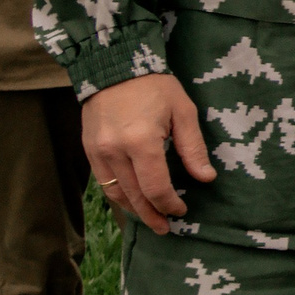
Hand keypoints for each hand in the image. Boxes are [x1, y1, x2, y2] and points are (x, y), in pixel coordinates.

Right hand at [83, 72, 215, 232]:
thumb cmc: (155, 86)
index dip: (170, 204)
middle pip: (134, 196)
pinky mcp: (89, 149)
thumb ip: (193, 148)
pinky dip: (118, 195)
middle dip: (152, 215)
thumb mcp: (183, 112)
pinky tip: (131, 201)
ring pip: (115, 193)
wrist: (114, 65)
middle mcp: (115, 151)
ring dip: (133, 210)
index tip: (182, 210)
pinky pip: (103, 182)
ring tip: (150, 220)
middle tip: (165, 228)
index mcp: (141, 142)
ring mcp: (98, 152)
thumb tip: (206, 178)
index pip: (156, 187)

• **Task details**
Copy out all lines of the material containing the word "index".

• **Exercise result**
index dip: (170, 204)
index tip: (182, 210)
index mcp: (141, 142)
index pip: (156, 187)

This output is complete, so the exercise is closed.